Content starts

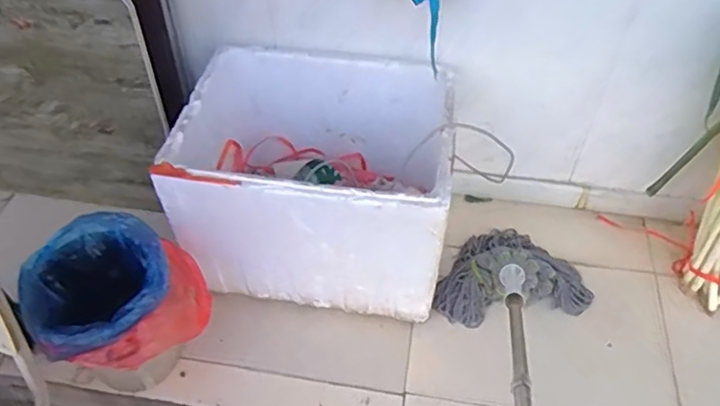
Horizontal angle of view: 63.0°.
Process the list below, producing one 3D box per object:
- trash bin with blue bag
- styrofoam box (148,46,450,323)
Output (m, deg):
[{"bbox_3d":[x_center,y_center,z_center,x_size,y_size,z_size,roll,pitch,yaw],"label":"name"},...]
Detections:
[{"bbox_3d":[-0.476,0.238,1.235,0.313,0.326,0.289,-25,53,-19],"label":"trash bin with blue bag"},{"bbox_3d":[-0.098,-0.057,1.372,0.621,0.384,0.449,6,49,6],"label":"styrofoam box"}]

Content ends

▶ _TASK TO COMPLETE_: Write out word for word only the lines from the one with "- styrofoam box (148,46,450,323)" to the end of the material, both ends included.

▶ _SOLUTION TO THIS EXERCISE_:
- styrofoam box (148,46,450,323)
Output (m, deg):
[{"bbox_3d":[x_center,y_center,z_center,x_size,y_size,z_size,roll,pitch,yaw],"label":"name"},...]
Detections:
[{"bbox_3d":[-0.476,0.238,1.235,0.313,0.326,0.289,-25,53,-19],"label":"trash bin with blue bag"},{"bbox_3d":[-0.098,-0.057,1.372,0.621,0.384,0.449,6,49,6],"label":"styrofoam box"}]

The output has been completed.